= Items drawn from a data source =
◇ ◇ ◇ ◇ ◇

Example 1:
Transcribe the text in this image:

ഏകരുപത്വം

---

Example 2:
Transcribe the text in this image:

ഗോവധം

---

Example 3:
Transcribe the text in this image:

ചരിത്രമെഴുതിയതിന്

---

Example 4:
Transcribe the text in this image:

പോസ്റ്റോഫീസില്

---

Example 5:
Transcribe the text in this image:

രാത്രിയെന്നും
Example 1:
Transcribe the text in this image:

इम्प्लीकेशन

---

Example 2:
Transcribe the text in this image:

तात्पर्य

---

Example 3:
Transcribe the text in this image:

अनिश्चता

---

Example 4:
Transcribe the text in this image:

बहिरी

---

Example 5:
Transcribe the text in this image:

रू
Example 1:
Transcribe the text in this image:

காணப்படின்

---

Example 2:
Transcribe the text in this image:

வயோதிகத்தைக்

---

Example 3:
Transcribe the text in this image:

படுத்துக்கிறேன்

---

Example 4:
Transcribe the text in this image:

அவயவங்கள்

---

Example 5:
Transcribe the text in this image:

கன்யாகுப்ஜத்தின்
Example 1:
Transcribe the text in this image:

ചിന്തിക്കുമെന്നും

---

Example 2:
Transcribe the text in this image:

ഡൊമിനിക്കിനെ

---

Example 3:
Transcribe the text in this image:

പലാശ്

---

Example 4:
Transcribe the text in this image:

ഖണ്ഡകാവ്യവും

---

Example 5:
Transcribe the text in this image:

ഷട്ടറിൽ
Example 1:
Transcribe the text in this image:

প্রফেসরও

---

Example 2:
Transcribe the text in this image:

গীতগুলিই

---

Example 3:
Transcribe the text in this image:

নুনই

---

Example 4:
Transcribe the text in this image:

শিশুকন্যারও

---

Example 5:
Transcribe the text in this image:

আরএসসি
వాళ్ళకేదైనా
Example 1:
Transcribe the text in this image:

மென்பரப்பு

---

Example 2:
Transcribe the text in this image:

◇ ◇ ◇ ◇ ◇

= REQUIREMENTS =
Return every line of the records above, copied character for character.

= ANSWER TO THIS TASK =
Example 1:
Transcribe the text in this image:

ഏകരുപത്വം

---

Example 2:
Transcribe the text in this image:

ഗോവധം

---

Example 3:
Transcribe the text in this image:

ചരിത്രമെഴുതിയതിന്

---

Example 4:
Transcribe the text in this image:

പോസ്റ്റോഫീസില്

---

Example 5:
Transcribe the text in this image:

രാത്രിയെന്നും
Example 1:
Transcribe the text in this image:

इम्प्लीकेशन

---

Example 2:
Transcribe the text in this image:

तात्पर्य

---

Example 3:
Transcribe the text in this image:

अनिश्चता

---

Example 4:
Transcribe the text in this image:

बहिरी

---

Example 5:
Transcribe the text in this image:

रू
Example 1:
Transcribe the text in this image:

காணப்படின்

---

Example 2:
Transcribe the text in this image:

வயோதிகத்தைக்

---

Example 3:
Transcribe the text in this image:

படுத்துக்கிறேன்

---

Example 4:
Transcribe the text in this image:

அவயவங்கள்

---

Example 5:
Transcribe the text in this image:

கன்யாகுப்ஜத்தின்
Example 1:
Transcribe the text in this image:

ചിന്തിക്കുമെന്നും

---

Example 2:
Transcribe the text in this image:

ഡൊമിനിക്കിനെ

---

Example 3:
Transcribe the text in this image:

പലാശ്

---

Example 4:
Transcribe the text in this image:

ഖണ്ഡകാവ്യവും

---

Example 5:
Transcribe the text in this image:

ഷട്ടറിൽ
Example 1:
Transcribe the text in this image:

প্রফেসরও

---

Example 2:
Transcribe the text in this image:

গীতগুলিই

---

Example 3:
Transcribe the text in this image:

নুনই

---

Example 4:
Transcribe the text in this image:

শিশুকন্যারও

---

Example 5:
Transcribe the text in this image:

আরএসসি
వాళ్ళకేదైనా
Example 1:
Transcribe the text in this image:

மென்பரப்பு

---

Example 2:
Transcribe the text in this image:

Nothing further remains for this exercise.